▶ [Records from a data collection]
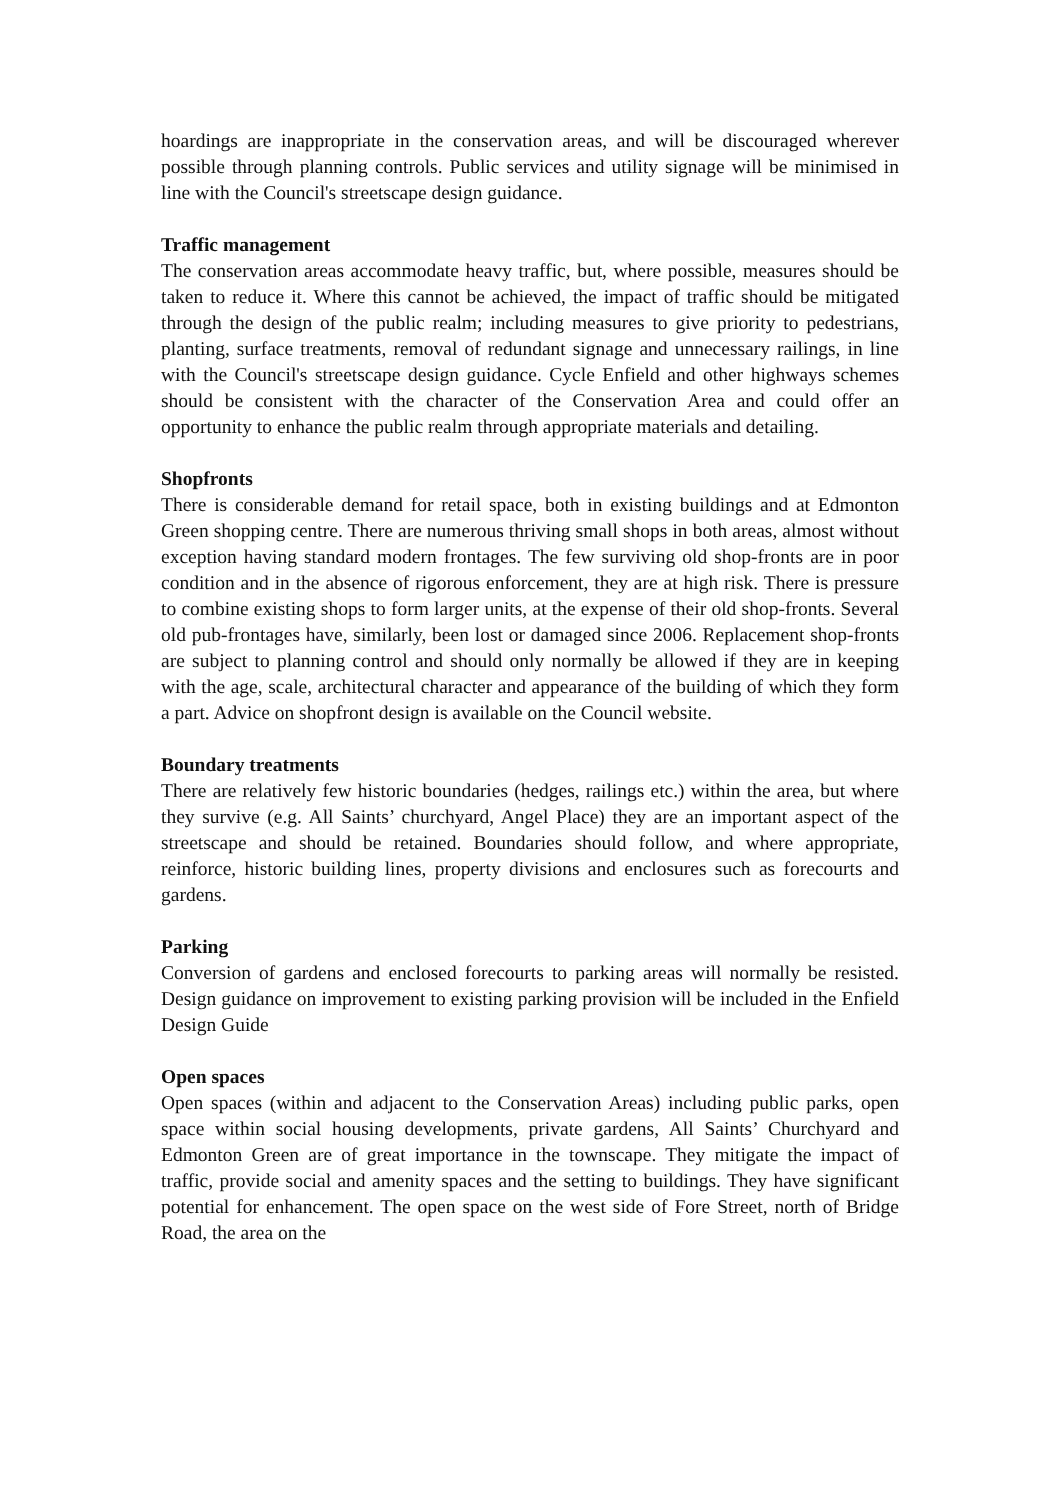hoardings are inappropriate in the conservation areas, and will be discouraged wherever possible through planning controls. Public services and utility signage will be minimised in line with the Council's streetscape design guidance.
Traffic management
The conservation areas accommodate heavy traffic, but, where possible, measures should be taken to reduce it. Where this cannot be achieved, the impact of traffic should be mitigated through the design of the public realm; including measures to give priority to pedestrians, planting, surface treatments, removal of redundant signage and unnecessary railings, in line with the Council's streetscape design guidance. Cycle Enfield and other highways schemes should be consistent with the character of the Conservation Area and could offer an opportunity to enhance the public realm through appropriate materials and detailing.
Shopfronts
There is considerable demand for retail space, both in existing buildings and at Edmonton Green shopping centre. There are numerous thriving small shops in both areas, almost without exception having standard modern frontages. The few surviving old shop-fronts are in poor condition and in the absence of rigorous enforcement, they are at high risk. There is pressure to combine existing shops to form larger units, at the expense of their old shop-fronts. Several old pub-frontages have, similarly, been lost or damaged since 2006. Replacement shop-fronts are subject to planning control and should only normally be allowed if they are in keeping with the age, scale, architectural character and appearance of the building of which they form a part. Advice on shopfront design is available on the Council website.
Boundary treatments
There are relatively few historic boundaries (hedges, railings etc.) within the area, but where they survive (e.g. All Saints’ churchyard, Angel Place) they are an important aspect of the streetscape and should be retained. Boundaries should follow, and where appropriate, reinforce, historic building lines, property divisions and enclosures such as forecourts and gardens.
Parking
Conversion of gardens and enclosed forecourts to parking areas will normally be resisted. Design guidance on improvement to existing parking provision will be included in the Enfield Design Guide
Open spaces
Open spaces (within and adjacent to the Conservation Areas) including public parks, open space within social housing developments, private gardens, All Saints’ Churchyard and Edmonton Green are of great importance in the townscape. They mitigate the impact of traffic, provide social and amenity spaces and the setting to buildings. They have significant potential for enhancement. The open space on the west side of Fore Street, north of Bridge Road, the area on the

▶ [Exercise brief] Copy all the lines of data exactly as they appear, dropping any images.

▶ [Exercise answer]
hoardings are inappropriate in the conservation areas, and will be discouraged wherever possible through planning controls. Public services and utility signage will be minimised in line with the Council's streetscape design guidance.
Traffic management
The conservation areas accommodate heavy traffic, but, where possible, measures should be taken to reduce it. Where this cannot be achieved, the impact of traffic should be mitigated through the design of the public realm; including measures to give priority to pedestrians, planting, surface treatments, removal of redundant signage and unnecessary railings, in line with the Council's streetscape design guidance. Cycle Enfield and other highways schemes should be consistent with the character of the Conservation Area and could offer an opportunity to enhance the public realm through appropriate materials and detailing.
Shopfronts
There is considerable demand for retail space, both in existing buildings and at Edmonton Green shopping centre. There are numerous thriving small shops in both areas, almost without exception having standard modern frontages. The few surviving old shop-fronts are in poor condition and in the absence of rigorous enforcement, they are at high risk. There is pressure to combine existing shops to form larger units, at the expense of their old shop-fronts. Several old pub-frontages have, similarly, been lost or damaged since 2006. Replacement shop-fronts are subject to planning control and should only normally be allowed if they are in keeping with the age, scale, architectural character and appearance of the building of which they form a part. Advice on shopfront design is available on the Council website.
Boundary treatments
There are relatively few historic boundaries (hedges, railings etc.) within the area, but where they survive (e.g. All Saints’ churchyard, Angel Place) they are an important aspect of the streetscape and should be retained. Boundaries should follow, and where appropriate, reinforce, historic building lines, property divisions and enclosures such as forecourts and gardens.
Parking
Conversion of gardens and enclosed forecourts to parking areas will normally be resisted. Design guidance on improvement to existing parking provision will be included in the Enfield Design Guide
Open spaces
Open spaces (within and adjacent to the Conservation Areas) including public parks, open space within social housing developments, private gardens, All Saints’ Churchyard and Edmonton Green are of great importance in the townscape. They mitigate the impact of traffic, provide social and amenity spaces and the setting to buildings. They have significant potential for enhancement. The open space on the west side of Fore Street, north of Bridge Road, the area on the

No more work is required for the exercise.